No one can guarantee you that all third parties will recognize and accept a power of attorney. It is not unusual for a bank or broker to want its own form signed. To date, we have been able to persuade third parties to accept our form, sometimes after argument. A recent statute now requires New Jersey banks to accept powers of attorney which contain a statutory reference. We have incorporated this reference in our form.

For real estate transactions, the power of attorney must be recorded. Sometimes third persons request that it be recorded to make revocation less likely. Our power of attorney is in "recordable" form.

We recommend that you sign several copies of the power of attorney. If the only copy is being recorded, or if each bank demands the only copy, you would be inconvenienced.

You may revoke a power of attorney at any time by notifying the attorney-in-fact. This should be done by writing. We recommend that you retrieve and destroy all copies, if that is possible. If the power of attorney has been recorded, the revocation must also be recorded. Revocation is prospective only; it does not undo what has been done prior to revocation.

Death of the principal terminates the power of attorney. Authority then passes to the decedent's executor.

The attorney-in-fact is a fiduciary, bound to act in the interest of the principal. The attorney-in-fact is authorized to act, but is not required to act (although he or she may feel obligated to do so).

The attorney-in-fact has no implied authority to make gifts to anyone, even if that may be good estate planning.
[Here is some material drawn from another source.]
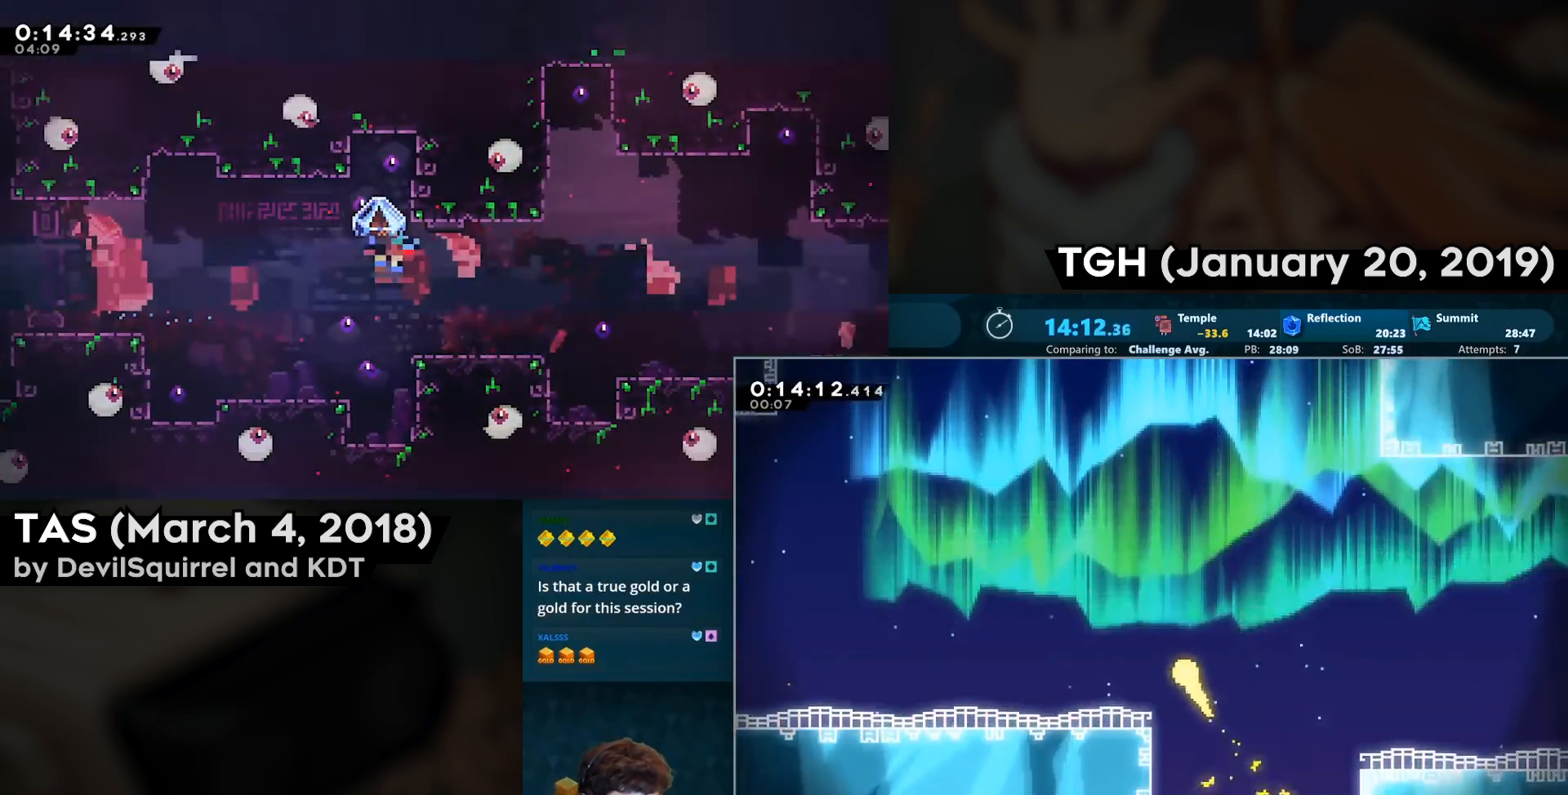
{"buttons": [], "left_stick": "up", "right_stick": "center", "events": []}
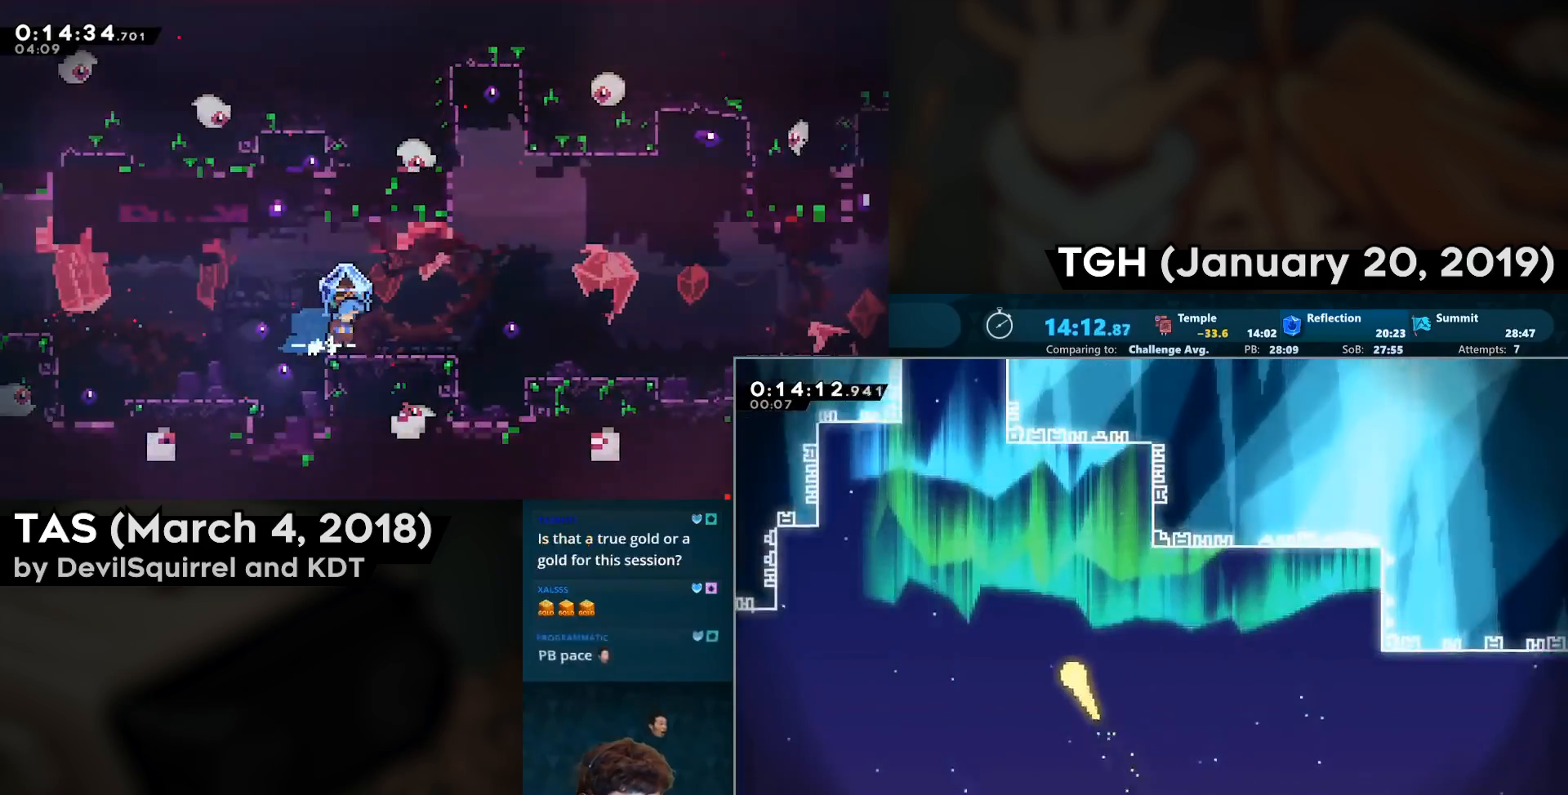
{"buttons": [], "left_stick": "up", "right_stick": "center", "events": []}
Any authority to make gifts must be contained in the power of attorney and must be explicit. Our standard form does not contain such authority for two reasons: first, few persons desire to give such authority; and second, it creates a "general power of appointment" in the attorney-in-fact, so that if the attorney-in-fact dies, his estate is deemed to include the assets of the principal - and that can cause some undesired death tax problems.

It is critically important that the attorney-in-fact keep complete and detailed records of all receipts and expenditures. He must be able to explain to the principal what he has done. Should the principal die, the attorney-in-fact must be able to show the executor and beneficiaries what has been done. We recommend a separate bank account for all receipts and disbursements. Make copies of all checks received and bills paid, to back up the checkbook record.

In cases where the principal is ill and elderly, and a child acts as attorney-in-fact for a lengthy period, it may be wise to periodically present the account (the records) to the principal for written approval. This will reduce the exposure of the child to inquiries by others who may be suspicious or hostile. There will be fewer years, records and dollars to argue about. Approval by the principal releases the attorney-in-fact from liability to the principal, and from liability to the heirs of the principal.

Of course it is always possible for an attorney-in-fact to act in his or her own interest, rather than in the interest of the principal. If the principal is incompetent, there may be no one to object. Objection by the heirs, after the principal's death, may come too late. For that reason the power of attorney should be given only if you have complete trust in the attorney-in-fact.